I take a short break of posting about my accident of last year to post this:

Why is it that I practically live for Fridays? As a Presbyterian Church music director with a steady Sunday gig, Friday is my Sabbath. It is the day most likely to be given over to nothing. Such is the freedom given us in the created order: a day to waste. What is it about this day that engenders such anticipation all week and, at the same time, impatience once it arrives?

What will I do today? Better still, what will I not do today? What if I do the wrong things all day and I’m left dissatisfied, wanting for that unnamed thing I might otherwise have done? More likely, what if I waste the entire day second-guessing whether I did or didn’t do what I set out to do or not do?

This is what happens when we’re presented with one day is to live without agenda. Our ridiculously over-busy, to-do list driven lives train us well in the art of hectic minutiae. Like Pavlov’s dog, we salivate whenever bells ring or buzzers sound offering us the juicy bone of self-satisfied accomplishment.

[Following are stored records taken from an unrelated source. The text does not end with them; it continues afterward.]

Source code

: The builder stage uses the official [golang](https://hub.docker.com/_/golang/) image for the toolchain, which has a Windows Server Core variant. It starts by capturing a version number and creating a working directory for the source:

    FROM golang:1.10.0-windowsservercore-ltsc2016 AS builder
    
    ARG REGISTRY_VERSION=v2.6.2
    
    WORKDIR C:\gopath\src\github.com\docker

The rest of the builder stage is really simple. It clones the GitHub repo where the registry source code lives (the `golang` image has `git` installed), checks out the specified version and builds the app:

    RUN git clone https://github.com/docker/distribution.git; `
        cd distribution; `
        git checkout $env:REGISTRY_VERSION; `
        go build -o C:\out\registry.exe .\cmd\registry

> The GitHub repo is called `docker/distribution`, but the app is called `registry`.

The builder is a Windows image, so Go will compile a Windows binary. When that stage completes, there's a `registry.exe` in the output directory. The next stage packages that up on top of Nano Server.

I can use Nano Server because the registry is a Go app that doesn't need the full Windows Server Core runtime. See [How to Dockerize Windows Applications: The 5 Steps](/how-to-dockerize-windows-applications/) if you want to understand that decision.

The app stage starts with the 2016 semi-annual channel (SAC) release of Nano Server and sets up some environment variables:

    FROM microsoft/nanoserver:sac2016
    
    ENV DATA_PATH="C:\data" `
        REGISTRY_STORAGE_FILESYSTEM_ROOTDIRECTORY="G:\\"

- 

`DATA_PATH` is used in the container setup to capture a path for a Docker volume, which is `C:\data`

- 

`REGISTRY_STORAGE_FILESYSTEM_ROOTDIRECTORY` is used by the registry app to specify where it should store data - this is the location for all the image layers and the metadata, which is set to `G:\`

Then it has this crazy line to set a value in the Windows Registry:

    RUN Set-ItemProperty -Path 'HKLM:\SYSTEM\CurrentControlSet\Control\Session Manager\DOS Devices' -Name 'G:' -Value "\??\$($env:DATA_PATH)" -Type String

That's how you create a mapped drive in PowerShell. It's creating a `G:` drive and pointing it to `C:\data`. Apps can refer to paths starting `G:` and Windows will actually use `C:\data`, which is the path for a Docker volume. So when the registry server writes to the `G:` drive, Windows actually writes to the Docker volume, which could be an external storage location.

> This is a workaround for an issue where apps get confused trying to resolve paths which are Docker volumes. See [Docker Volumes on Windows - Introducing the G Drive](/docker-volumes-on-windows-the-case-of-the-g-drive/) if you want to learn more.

Life is too often an unending romp in the fast-food ball pit with the rest of the over-sugared kids when what we need most is to find the turd at the bottom and get hastily pulled back out where it doesn’t smell so much like sweat and urine! At least when our ball pits of shame are roped off for sterilization we get to see the interesting faces of those with whom we have shared the experience.

The need to incessantly do something is built into the DNA of our fast food, sitcom culture. When we stumble across that rare soul who takes Sabbath rest seriously we think him lazy or even misguided. We glare disapprovingly over the tops of our day timers, cell phones at the ready, sitting impatiently, green-light souls at an eternal red light. Clearly time management skills wed to a lack of prioritization have led this irresponsible oaf to simply throw away an entire day. After all, we inwardly tell ourselves in congratulation, we are to “redeem the time for the days are short.”

However, when we do finally grace ourselves with even a single moment to reflect, we admit that we’re not a little envious of such a one. When envy moves over for curiosity that, in turn, births an inner longing, we stand on the doorstep of God’s gift of Sabbath rest.